Бориса внесли в хату, где горела плошка, прилаженная к углу печки. Положили на стол, с которого Дыбун сбросил на пол какую-то миску и ложки.
Всхлипывала перепуганная хозяйка.
От того, что Бориса несли за ноги и подмышки, он вытянулся. На широком, добротном столе лежал вольно, словно бы наслаждался той свободой, которую наконец получил. Гримаса боли с его лица сходила и рождалась полуулыбка мудреца, который заглянул туда, куда ход другим запрещен. Заглянул. Увидел. Узнал — и родилось в нем чувство превосходства.
Позднее, когда уже вернутся в Турчиновку, Иван Спиридонович признается Сурмачу:
— Стар я стал, чтобы терять друзей. Сердце размякло. Плакать хочется.

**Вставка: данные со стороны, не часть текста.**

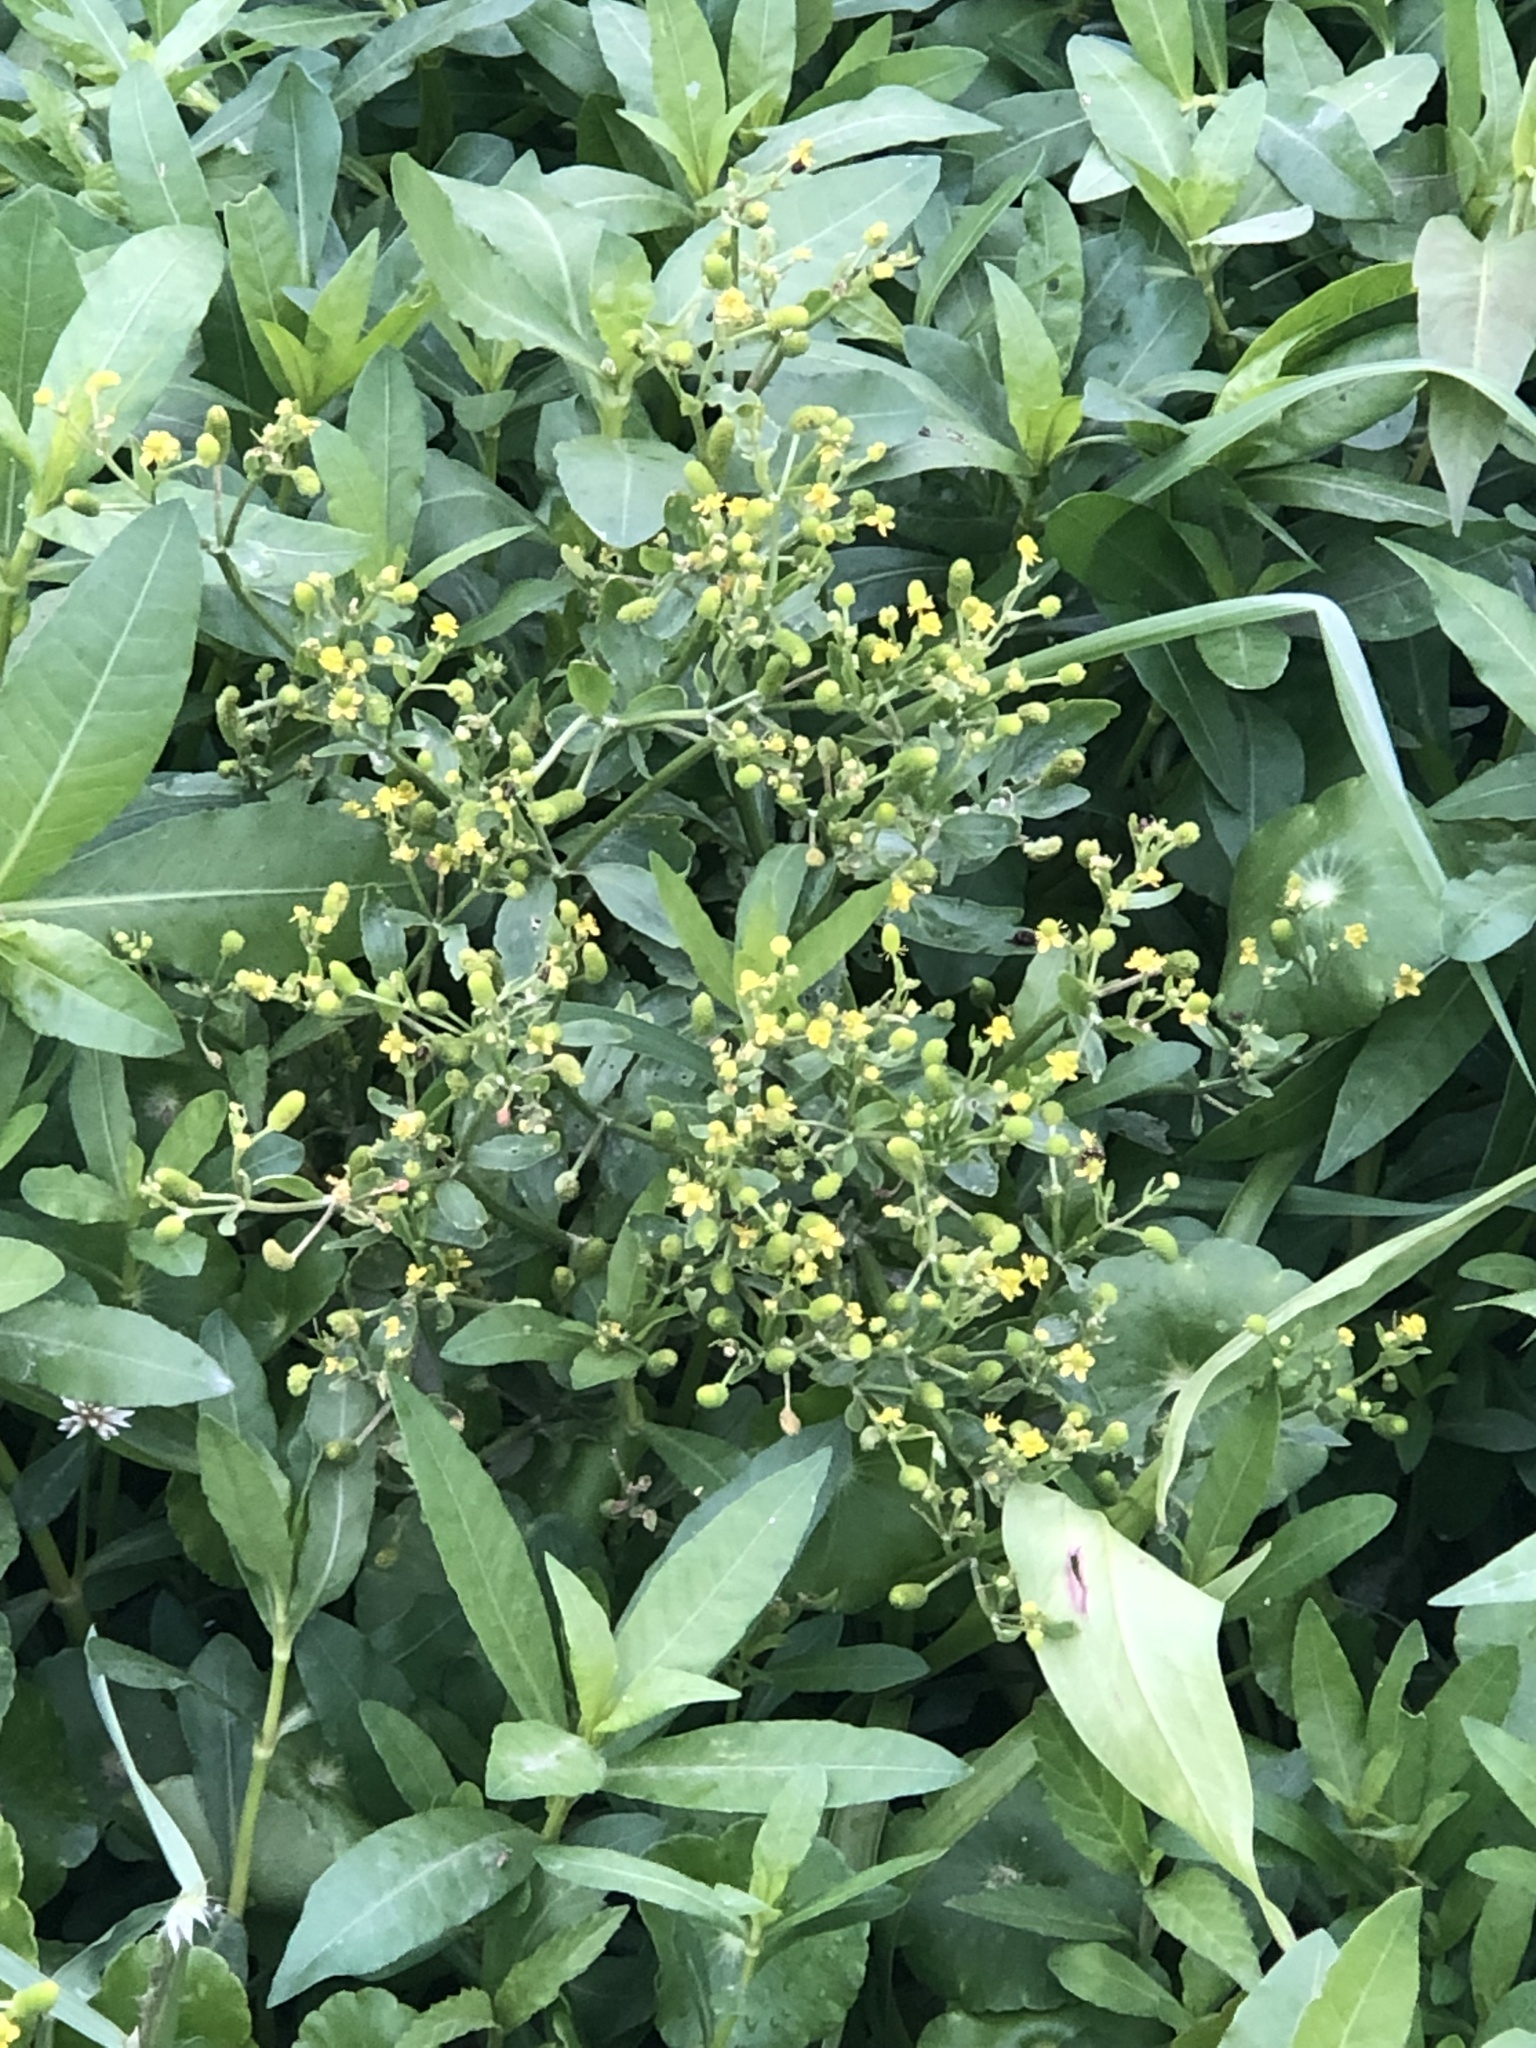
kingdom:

Задержанного «землекопа» завели в хату Дыбуна. Крепыш. Голубые глаза с острым взглядом. Молодая рыжая борода — лопатой. Густая-густая. Смотрит Сурмач па перекошенное болью лицо, улавливает что-то знакомое, а узнать не может: «Сбрить бы эту бороду».
Задержанный левой рукой прижимал к боку правую, которая висела плетью, «Перелом».

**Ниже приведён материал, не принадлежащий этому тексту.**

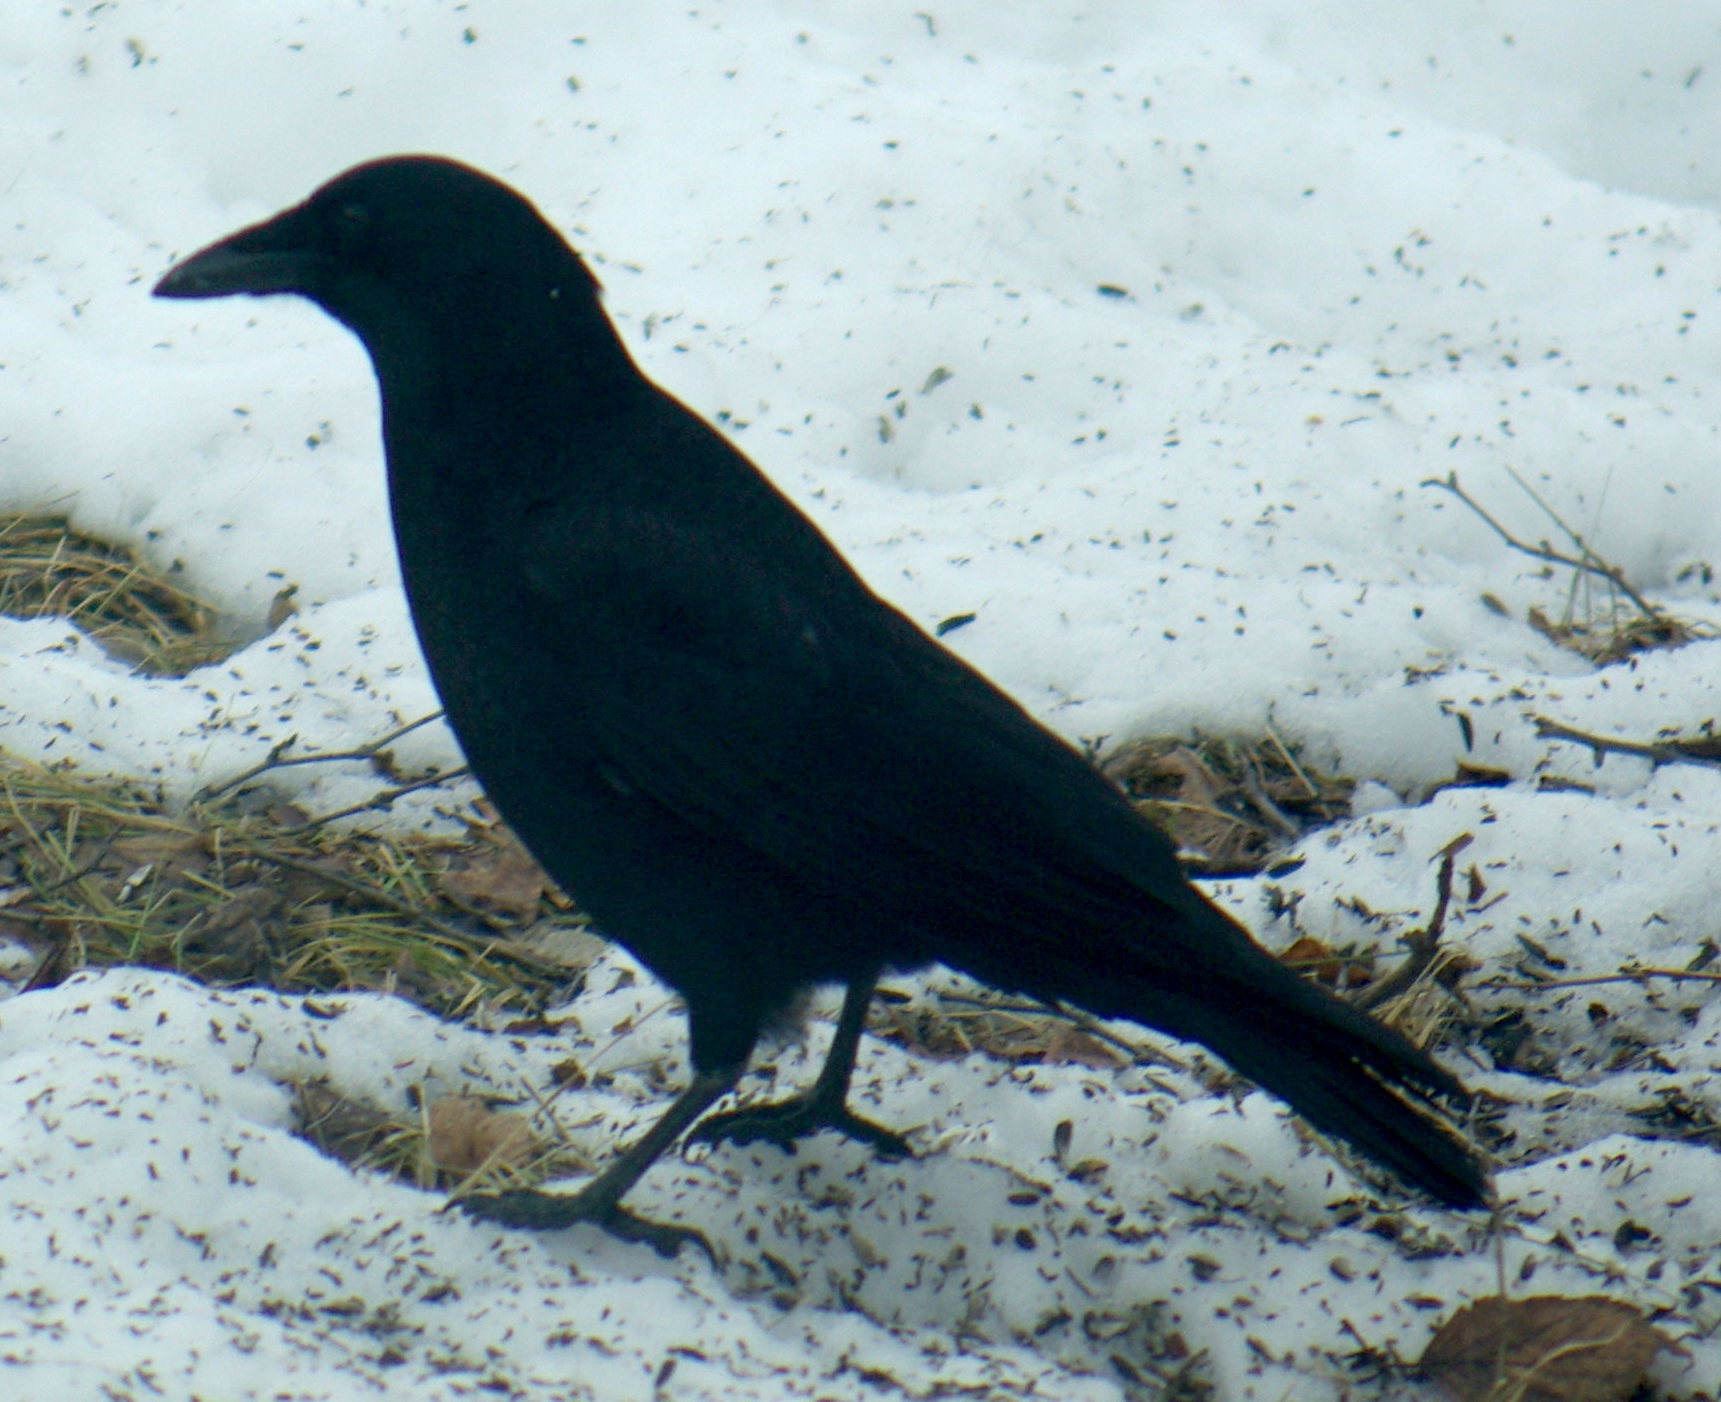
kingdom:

— Две дощечки бы и бинт или длинную тряпицу, — сказал Ласточкин хозяину хаты, видя, как мучается задержанный.
Занесли в хату брошенные было бандитами на пожарище тяжелые ящики. В таких возят патроны; добротные, сбитые крепко-накрепко, с ручками по бокам.
Не сразу удалось жилистому, ловкому Дыбуну, вооружившемуся топором, подцепить крышку. Желтые кругляшки! Они лежали аккуратными столбиками, плотно, тесно друг к другу, да так, что тряхни, брось на землю — ни одна монетка не звякнет.
Сурмач с Дыбуном спустились через подкоп в подвал. В углу, возле бочки с капустой, обнаружили еще три таких же ящика. С большим трудом вытащили их наверх по узкому лазу. Когда их вскрыли, то обнаружили золото в брусках.
Ничего подобного Аверьян в своей жизни не видел и даже представить не мог. «Словно чушка чугуна».
И это было разочарование. В тускловатых брусочках не было никакой красоты. Золото и монетах как-то волновало, а от вида множества колец, брошей, медальонов (как тогда, у старого Воротынца) — перехватывало дыхание: «Ух ты!» Но это, по всей вероятности, потому, что за каждым кольцом, за каждой серьгой виделась судьба человека, обязательно трагическая: «Убили… Ограбили». А бруски были немыми, они ни о чем не говорили. Они существовали, как камни, из которых вымощена дорога, как осколок ржавого снаряда, который не первый год лежит в земле…
— И вот это миллион Волка? — удивлению Сурмача не было предела. — И из-за этой муры погиб Борис!
Ласточкин понял его, попытался утешить.
— Думаю, и в два миллиона не уложишься. Но дело совсем в ином: выпило усенковское золотишко до капли всю ту кровь, которая ей была предназначена судьбою. Все! Точка!
В Одессу, знаменитому каменщику Илье Когану, ушла телеграмма: «Ваш сын героически погиб при исполнении служебных обязанностей…»
В тот же день из Одессы пришел ответ: «Без меня не хороните. Выехал киевским. Илья Коган».
И странно было видеть эту подпись: «Коган». Глаза пробегали имя, останавливались на фамилии. «Коган» — вот он! Прислал телеграмму. Так почему же? Почему он лежит в больничном морге на льду!
Память, душа, все чувства не хотели мириться с этим. Сурмач дважды проведывал морг, находил причины, чтобы еще и еще раз взглянуть на погибшего. Пока Борис был рядом, живой, как-то не ощущалось, сколь он нужен и незаменим. Уезжал Аверьян в командировки и не вспоминал о друге неделями. А теперь впору подрядиться в плакальщики.